The day before, we had done another one-off gig in the same venue in which we did a spoof of The Fawlty Towers Dining Experience (I played Manuel), and the audience consisted entirely of the cast of the real Fawlty Towers Dining Experience. Anyway, the Wreestling remains the most unexpected gig of my career because one comic, who hadn’t spoken to Adam or the rest of us prior to the show to work out what the joke was, didn’t realise we were supposed to be PRETENDING to fight, and instead just wrestled me to the ground and strangled me until I passed out.

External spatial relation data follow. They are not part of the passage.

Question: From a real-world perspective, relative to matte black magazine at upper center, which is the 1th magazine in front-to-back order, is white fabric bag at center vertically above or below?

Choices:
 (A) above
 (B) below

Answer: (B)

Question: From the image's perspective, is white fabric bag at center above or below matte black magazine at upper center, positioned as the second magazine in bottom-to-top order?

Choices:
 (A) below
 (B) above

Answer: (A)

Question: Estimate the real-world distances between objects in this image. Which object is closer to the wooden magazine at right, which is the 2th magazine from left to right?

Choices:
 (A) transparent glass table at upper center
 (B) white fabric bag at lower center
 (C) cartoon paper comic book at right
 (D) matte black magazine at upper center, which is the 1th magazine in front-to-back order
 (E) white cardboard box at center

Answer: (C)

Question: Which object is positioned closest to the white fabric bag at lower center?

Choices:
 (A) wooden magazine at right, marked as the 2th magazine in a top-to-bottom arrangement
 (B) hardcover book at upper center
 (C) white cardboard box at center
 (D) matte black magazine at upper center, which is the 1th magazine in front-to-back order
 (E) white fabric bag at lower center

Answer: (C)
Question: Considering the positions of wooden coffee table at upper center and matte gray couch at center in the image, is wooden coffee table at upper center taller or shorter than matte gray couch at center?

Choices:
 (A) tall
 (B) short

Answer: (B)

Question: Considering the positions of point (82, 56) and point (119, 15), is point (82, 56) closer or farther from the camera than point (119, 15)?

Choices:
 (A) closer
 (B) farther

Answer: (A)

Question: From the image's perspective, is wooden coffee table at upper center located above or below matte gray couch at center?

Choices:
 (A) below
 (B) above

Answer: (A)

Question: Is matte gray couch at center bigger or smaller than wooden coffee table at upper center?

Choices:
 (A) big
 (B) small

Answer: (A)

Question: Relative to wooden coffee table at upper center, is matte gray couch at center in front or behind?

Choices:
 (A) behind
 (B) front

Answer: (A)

When I came round I couldn’t speak for about a minute and have a horrible memory of what it felt like to be aware of your surroundings but unable to form a coherent thought or verbalise how you’re feeling. I just drooled onto my chest and screamed for about a minute until my brain started working again. I don’t speak to the comic in question any more, even though he asserts that because he stopped strangling me at the right time, he actually saved my life. Fun gig, though.
9. Can stand-up comedy change the world?
Absolutely. I think things like Nanette show that a particular comedy show can have the power to actually effect real, tangible, meaningful change in the world, to force people to confront things they haven’t confronted, and to start having conversations about things that need to be talked about, that could eventually really shift the balance of how society works.
But more importantly, I think comedy changes the world by changing the tiny little worlds inside people’s heads. I was a fairly lost, lonely teenager who stumbled across Marion & Geoff and Alan Partridge and Peep Show and Garth Marenghi and the Mighty Boosh just because I was up late, and they lit up bits of my brain and made me feel differently forever, and changed the way I looked at the rest of the world for the rest of my life. If it can have that profound an effect on one person’s internal world, if it can do that thousands and thousands of times over in all these different internal worlds, then that can’t help but eventually manifest in real life in some way. I think comedy’s an enormously powerful thing.